INSTRUCTION
Set down again exactly the lines of the listing below that fall between the line holding "Tamaño del grupo, 36-40: 5.1 -> 6.5" and the line holding "Tamaño del grupo, 31-35: 4.5 -> 6", inclusive.

DATA UNDER STUDY
▶

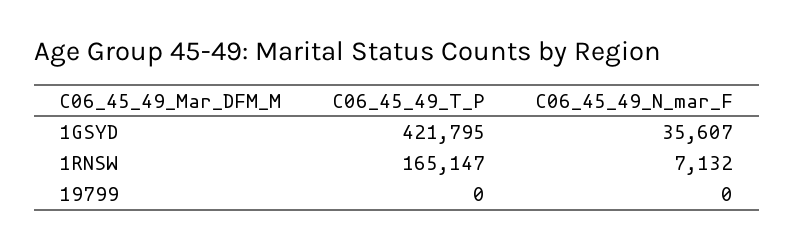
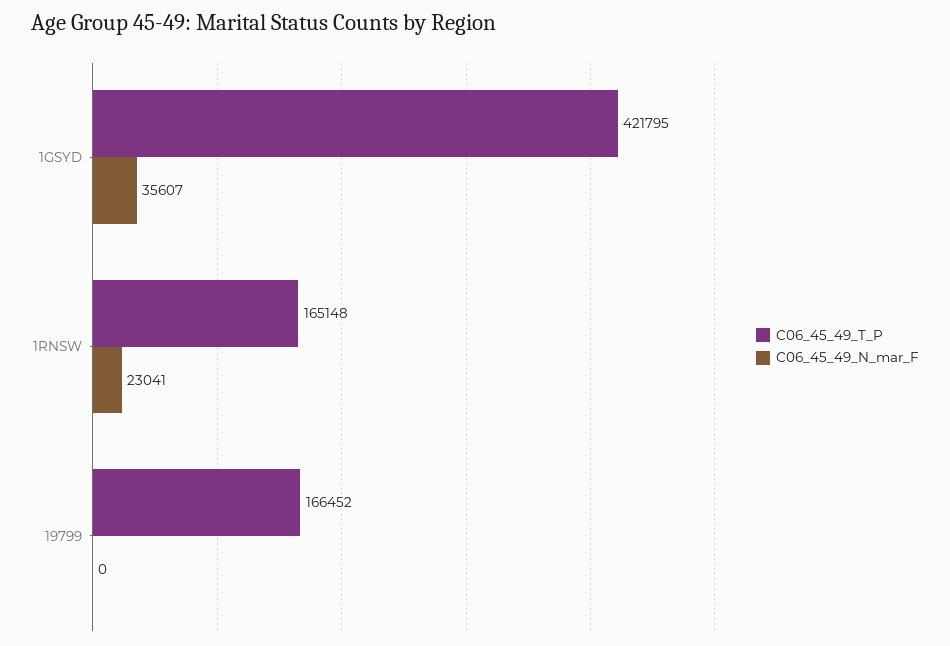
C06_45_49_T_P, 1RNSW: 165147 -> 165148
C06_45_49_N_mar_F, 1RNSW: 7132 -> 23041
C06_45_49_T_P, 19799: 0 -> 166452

◀
▶

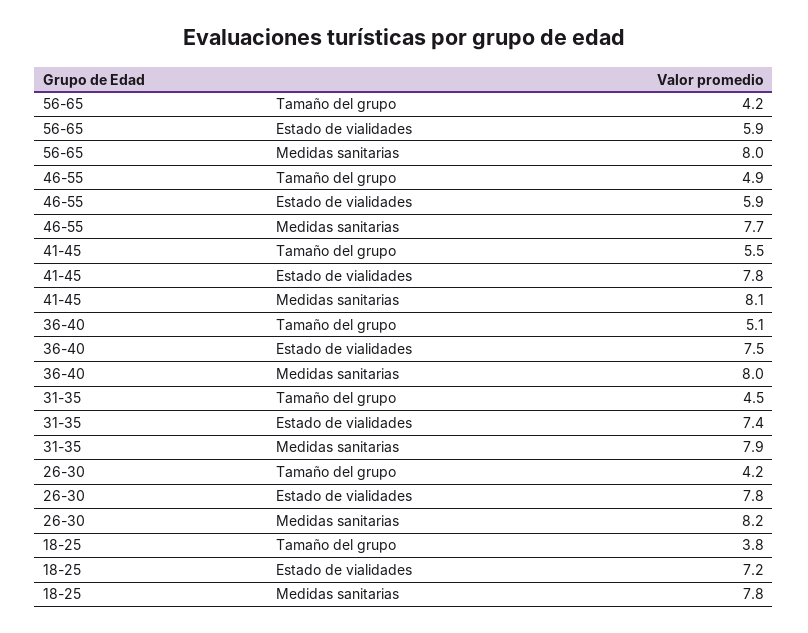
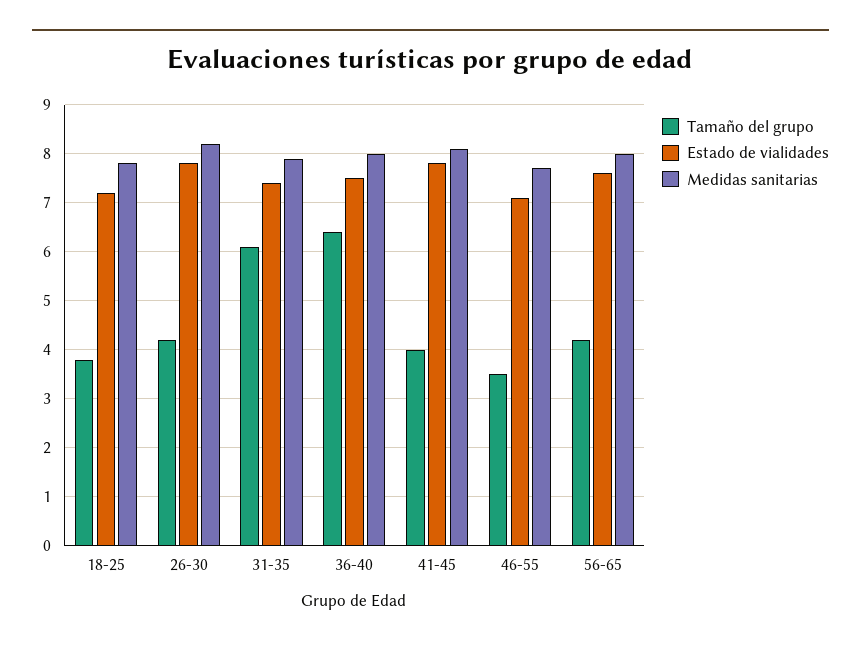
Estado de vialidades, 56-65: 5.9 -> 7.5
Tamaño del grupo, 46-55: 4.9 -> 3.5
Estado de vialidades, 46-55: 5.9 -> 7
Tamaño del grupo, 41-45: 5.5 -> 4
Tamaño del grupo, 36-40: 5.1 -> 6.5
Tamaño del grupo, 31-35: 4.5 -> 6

◀
▶

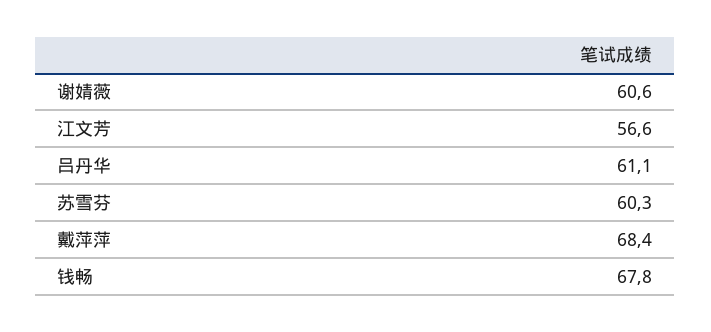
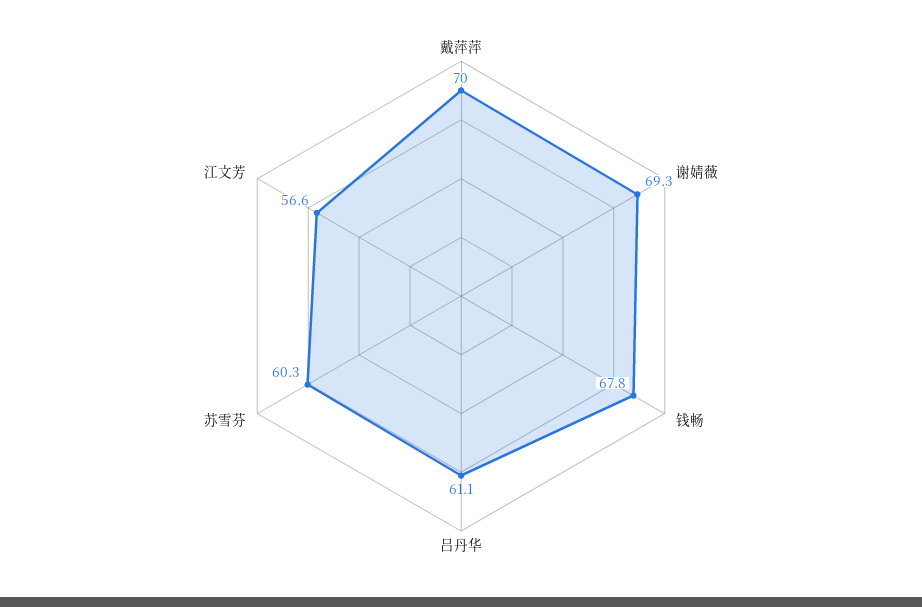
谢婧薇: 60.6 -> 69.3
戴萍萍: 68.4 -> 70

◀

WRITTEN ANSWER
Tamaño del grupo, 36-40: 5.1 -> 6.5
Tamaño del grupo, 31-35: 4.5 -> 6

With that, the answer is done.